(Exercise details):
Show every line of the records that contains the string "center".

Rendered images with source text
::::::::::

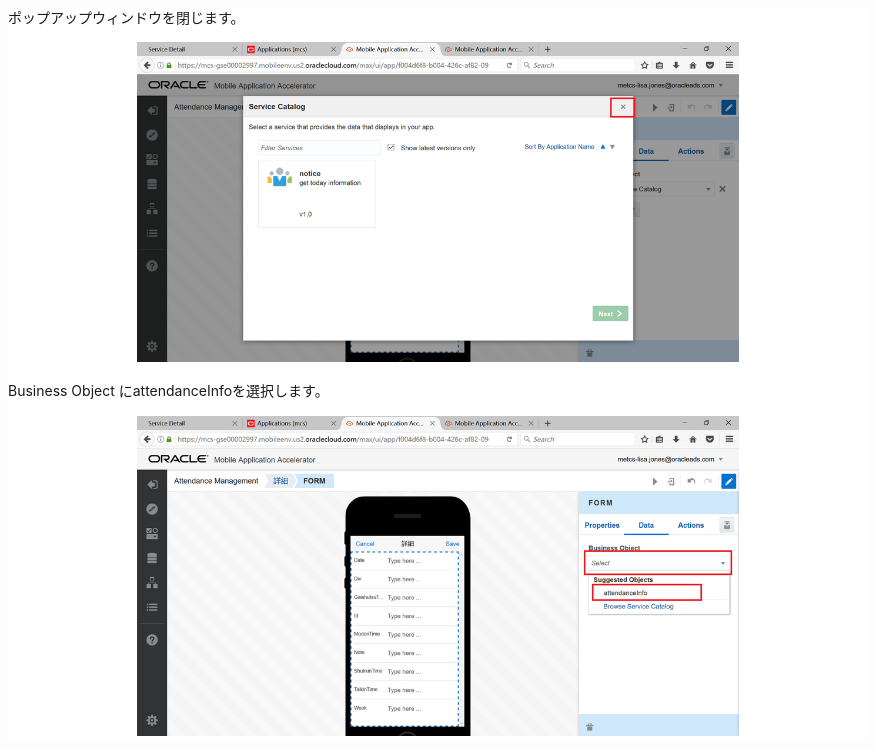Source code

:   ポップアップウィンドウを閉じます。

  <div align="center"><img src=".\img_max\v1\page2-data-4.PNG" width=70%></div>

  Business Object にattendanceInfoを選択します。

  <div align="center"><img src=".\img_max\v1\page2-data-5.PNG" width=70%></div>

::::::::::

(Answer area):
  <div align="center"><img src=".\img_max\v1\page2-data-4.PNG" width=70%></div>
  <div align="center"><img src=".\img_max\v1\page2-data-5.PNG" width=70%></div>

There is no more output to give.